It was an unfortunate coincidence that the latest state-of-the-art aircraft carrier (for which there are no planes) was named in the same week that plans to modify the £3.8bn better care fund were confirmed.

There must be legitimate concerns about when either will fulfil the purpose for which it was designed.

The better care fund concept was always the servant of two masters. Its political purpose was to support integration, prevent unnecessary admissions and accelerate the shift of activity from hospitals to home.

For local government it was mitigation for the substantial cuts the sector faced in successive spending reviews in order to offer some protection for adult social care.

The fund was never new money. It packaged previous funding assumptions, augmented by a top-slice from existing clinical commissioning group budgets, to be jointly deployed against the objectives of the fund.

History tells us that success in developing new patterns of service between health and social care has usually required additional seed funding, such as joint finance programmes in the 1980s, to establish proof of concept alongside the changes needed. It is also important to have a shared purpose and complementary incentives built into the exercise. Many of us thought these would be clarified by the pioneer sites that preceded the announcement of the fund.

We also need to clarify the question to which closer integration is the answer. What wicked issue is best addressed this way and what is the business case that supports it?

I suspect the major issue was to kickstart definitively the process of pooling resources across health and social care. But three linked issues also needed addressing: managing demand on the acute sector by growing activity outside hospital; sustaining social care; and reducing overall expenditure across the sector.

Alarm bells were already ringing when the detailed proposals were submitted by councils and CCGs. The range of interventions identified were generally very familiar, conservative and far from transformational. Most NHS acute trusts said they had not been involved sufficiently and that the planned disinvestment threatened their viability. The Treasury is also reported as getting cold feet.

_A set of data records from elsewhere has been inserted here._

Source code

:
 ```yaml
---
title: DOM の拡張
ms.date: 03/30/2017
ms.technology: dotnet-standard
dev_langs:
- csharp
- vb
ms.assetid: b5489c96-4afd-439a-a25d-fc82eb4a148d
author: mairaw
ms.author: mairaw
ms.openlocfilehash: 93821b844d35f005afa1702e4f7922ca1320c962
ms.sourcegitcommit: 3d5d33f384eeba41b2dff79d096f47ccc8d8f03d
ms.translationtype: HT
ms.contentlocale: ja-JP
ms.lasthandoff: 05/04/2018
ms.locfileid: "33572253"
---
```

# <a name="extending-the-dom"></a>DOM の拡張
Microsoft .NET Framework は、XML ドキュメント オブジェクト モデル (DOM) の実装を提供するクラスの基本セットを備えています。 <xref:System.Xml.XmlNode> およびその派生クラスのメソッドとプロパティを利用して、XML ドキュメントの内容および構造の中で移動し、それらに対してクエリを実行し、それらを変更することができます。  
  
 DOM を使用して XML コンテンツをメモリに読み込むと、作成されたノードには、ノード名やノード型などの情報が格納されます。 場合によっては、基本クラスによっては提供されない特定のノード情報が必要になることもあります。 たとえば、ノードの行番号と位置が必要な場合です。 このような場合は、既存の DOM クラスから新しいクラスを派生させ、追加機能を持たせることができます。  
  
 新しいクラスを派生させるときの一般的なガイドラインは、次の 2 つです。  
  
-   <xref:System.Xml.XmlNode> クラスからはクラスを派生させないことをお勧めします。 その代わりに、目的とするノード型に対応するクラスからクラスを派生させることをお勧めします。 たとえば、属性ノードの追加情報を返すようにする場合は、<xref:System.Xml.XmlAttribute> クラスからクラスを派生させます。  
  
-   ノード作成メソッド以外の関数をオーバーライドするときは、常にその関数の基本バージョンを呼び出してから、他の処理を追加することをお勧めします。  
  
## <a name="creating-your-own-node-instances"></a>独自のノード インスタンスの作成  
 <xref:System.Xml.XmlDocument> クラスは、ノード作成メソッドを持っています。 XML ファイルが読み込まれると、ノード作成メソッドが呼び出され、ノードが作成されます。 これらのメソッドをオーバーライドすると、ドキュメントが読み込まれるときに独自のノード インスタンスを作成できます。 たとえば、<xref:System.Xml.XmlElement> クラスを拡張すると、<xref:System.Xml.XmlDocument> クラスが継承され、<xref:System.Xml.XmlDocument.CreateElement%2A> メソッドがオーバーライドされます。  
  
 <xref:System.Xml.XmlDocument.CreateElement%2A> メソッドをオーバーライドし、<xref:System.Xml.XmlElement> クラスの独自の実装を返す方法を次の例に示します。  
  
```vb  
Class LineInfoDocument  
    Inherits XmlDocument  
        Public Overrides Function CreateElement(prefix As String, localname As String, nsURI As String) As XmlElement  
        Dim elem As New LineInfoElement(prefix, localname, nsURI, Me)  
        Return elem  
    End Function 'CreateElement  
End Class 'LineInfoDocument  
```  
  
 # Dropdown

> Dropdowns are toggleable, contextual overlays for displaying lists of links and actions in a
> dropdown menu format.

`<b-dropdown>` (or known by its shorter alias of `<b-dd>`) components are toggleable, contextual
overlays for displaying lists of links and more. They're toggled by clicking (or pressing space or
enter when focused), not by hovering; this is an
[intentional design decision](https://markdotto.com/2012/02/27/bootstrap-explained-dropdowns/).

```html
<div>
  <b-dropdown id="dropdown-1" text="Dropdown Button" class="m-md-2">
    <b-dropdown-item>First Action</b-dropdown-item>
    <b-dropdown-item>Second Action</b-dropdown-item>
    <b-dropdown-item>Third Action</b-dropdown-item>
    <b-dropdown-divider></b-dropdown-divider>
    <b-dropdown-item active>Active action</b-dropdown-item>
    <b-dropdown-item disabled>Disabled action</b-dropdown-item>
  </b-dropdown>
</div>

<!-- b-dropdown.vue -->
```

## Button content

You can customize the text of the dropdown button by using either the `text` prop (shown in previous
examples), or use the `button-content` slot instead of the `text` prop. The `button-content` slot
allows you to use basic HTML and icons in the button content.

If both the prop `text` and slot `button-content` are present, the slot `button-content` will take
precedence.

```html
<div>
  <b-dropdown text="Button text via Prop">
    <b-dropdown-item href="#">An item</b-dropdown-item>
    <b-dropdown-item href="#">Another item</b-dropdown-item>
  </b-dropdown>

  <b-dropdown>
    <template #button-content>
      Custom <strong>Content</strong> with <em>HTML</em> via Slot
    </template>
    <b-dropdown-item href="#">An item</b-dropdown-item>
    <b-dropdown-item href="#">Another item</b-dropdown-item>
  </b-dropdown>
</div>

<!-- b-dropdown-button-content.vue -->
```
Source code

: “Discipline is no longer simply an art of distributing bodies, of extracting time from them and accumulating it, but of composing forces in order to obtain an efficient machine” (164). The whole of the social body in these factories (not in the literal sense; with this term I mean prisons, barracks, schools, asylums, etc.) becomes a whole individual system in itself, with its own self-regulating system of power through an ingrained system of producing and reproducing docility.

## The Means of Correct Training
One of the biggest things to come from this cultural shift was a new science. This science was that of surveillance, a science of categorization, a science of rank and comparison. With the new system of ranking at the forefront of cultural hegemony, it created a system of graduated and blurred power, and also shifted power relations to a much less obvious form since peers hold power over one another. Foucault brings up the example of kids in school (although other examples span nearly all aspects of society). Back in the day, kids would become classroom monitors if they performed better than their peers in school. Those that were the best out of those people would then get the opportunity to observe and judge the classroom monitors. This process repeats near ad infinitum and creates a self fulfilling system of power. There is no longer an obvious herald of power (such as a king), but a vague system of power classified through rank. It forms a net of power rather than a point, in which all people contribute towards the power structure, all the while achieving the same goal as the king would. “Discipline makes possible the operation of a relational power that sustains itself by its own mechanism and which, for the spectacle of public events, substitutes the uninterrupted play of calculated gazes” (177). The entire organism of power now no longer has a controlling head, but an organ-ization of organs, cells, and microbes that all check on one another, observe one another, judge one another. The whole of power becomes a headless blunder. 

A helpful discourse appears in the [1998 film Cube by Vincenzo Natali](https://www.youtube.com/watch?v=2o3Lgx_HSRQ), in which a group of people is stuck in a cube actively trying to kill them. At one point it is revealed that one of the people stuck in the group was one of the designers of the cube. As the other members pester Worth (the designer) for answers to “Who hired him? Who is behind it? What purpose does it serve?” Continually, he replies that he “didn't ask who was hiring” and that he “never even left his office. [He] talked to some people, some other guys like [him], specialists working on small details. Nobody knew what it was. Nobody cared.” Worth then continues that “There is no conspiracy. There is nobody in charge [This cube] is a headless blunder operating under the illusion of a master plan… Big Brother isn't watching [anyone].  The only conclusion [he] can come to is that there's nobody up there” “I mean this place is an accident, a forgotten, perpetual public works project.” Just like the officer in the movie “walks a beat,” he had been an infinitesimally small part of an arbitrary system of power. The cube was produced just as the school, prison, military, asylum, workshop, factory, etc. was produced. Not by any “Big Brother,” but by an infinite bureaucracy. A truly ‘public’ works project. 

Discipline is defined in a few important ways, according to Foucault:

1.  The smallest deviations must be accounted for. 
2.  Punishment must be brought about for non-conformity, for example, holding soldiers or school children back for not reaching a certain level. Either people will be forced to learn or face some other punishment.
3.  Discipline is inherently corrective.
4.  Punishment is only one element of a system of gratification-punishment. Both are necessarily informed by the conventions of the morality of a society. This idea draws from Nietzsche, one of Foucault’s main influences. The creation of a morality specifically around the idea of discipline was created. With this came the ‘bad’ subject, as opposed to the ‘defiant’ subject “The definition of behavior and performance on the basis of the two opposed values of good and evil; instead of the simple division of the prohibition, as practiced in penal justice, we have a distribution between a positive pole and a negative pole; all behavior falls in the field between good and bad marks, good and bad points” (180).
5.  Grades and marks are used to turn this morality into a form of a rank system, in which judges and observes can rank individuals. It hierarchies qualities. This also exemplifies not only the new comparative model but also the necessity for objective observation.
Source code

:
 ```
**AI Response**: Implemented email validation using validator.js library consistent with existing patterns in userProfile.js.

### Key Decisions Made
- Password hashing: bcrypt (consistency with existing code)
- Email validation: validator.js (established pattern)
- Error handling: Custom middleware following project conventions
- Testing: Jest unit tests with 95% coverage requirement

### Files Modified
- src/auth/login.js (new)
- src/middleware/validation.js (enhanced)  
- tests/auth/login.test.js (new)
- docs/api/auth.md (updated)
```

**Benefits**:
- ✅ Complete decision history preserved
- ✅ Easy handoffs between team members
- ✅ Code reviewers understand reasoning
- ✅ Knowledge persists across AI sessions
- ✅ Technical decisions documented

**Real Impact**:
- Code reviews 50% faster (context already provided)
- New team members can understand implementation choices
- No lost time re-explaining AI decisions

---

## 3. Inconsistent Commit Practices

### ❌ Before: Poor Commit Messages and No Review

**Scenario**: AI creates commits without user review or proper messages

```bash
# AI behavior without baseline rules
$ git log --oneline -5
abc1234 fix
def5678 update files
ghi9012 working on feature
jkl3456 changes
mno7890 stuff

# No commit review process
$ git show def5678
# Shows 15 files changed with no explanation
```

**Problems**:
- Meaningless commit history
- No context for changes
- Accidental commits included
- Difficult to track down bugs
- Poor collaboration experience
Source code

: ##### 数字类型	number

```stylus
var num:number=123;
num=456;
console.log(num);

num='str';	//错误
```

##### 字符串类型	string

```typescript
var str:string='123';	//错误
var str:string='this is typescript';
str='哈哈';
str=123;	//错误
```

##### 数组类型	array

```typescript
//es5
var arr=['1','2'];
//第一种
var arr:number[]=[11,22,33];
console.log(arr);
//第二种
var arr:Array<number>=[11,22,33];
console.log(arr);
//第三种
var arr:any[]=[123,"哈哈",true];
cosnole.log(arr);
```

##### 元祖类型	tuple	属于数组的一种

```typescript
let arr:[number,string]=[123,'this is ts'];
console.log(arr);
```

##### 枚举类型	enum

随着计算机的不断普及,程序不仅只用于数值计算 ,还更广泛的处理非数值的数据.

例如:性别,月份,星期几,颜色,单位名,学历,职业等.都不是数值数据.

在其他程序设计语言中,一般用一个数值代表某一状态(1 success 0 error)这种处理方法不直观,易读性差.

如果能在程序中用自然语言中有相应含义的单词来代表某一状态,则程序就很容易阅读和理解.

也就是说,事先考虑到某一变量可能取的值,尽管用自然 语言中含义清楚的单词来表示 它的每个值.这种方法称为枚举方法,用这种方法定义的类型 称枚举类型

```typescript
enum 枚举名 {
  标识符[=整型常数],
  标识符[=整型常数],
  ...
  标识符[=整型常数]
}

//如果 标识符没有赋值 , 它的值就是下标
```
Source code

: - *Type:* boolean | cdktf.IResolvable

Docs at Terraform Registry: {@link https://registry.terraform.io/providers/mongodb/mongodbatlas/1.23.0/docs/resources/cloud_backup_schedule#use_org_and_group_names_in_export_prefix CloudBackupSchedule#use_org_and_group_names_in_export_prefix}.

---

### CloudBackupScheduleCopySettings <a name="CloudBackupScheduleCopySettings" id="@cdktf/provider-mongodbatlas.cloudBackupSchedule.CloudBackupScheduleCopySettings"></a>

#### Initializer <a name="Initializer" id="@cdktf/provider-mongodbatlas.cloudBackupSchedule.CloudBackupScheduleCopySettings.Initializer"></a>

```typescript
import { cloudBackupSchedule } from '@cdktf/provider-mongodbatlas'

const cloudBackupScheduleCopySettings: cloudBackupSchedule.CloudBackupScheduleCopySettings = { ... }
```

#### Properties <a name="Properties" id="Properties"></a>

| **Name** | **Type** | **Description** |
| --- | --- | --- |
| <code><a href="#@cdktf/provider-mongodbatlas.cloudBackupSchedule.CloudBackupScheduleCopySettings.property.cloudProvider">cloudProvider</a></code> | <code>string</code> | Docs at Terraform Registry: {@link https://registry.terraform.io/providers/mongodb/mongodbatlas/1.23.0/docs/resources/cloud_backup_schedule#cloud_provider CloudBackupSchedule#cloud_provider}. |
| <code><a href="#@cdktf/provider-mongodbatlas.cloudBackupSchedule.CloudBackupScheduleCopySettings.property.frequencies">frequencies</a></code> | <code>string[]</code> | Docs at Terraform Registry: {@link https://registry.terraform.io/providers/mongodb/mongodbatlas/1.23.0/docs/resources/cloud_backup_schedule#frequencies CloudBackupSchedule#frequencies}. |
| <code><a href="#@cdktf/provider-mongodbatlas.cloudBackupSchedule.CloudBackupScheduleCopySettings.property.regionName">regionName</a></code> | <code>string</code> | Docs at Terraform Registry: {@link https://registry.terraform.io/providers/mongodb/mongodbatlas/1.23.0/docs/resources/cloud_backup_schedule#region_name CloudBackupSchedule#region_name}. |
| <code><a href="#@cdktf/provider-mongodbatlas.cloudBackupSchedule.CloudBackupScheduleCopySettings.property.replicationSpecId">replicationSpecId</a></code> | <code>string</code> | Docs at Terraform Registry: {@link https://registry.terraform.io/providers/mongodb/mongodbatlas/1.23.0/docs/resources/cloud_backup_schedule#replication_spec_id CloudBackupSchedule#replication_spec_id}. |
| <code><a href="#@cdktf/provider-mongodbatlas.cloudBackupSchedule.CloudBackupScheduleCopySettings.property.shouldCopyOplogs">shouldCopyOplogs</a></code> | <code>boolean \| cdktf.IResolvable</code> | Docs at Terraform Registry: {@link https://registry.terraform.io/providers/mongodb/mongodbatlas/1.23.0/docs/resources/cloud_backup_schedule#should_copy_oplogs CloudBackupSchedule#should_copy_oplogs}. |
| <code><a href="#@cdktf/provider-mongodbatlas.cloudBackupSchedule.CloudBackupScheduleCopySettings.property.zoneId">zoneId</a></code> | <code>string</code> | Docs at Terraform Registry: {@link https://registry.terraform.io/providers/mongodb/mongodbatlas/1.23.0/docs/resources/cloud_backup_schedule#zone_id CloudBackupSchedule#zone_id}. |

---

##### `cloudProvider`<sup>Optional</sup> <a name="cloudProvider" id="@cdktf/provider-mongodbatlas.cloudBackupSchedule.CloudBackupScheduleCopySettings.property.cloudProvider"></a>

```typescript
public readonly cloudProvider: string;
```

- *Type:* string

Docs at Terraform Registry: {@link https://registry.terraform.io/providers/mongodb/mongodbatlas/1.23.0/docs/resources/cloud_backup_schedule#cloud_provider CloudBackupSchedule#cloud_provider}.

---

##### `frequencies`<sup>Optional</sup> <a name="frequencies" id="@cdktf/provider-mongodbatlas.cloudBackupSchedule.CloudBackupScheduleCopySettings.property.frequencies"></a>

The modifications still perpetuate the idea that the fund is an entity rather than an earmarking of CCG resources. But its allocation is now firmly to meet NHS objectives to reduce emergency admissions and it is performance related.

The balance will be used to support NHS-commissioned local services. While previous commitments to social care are kept, it is unlikely that any of the earmarked resources will now reach this sector.

The fund might have worked, but there will be no take-offs for social care from this carrier.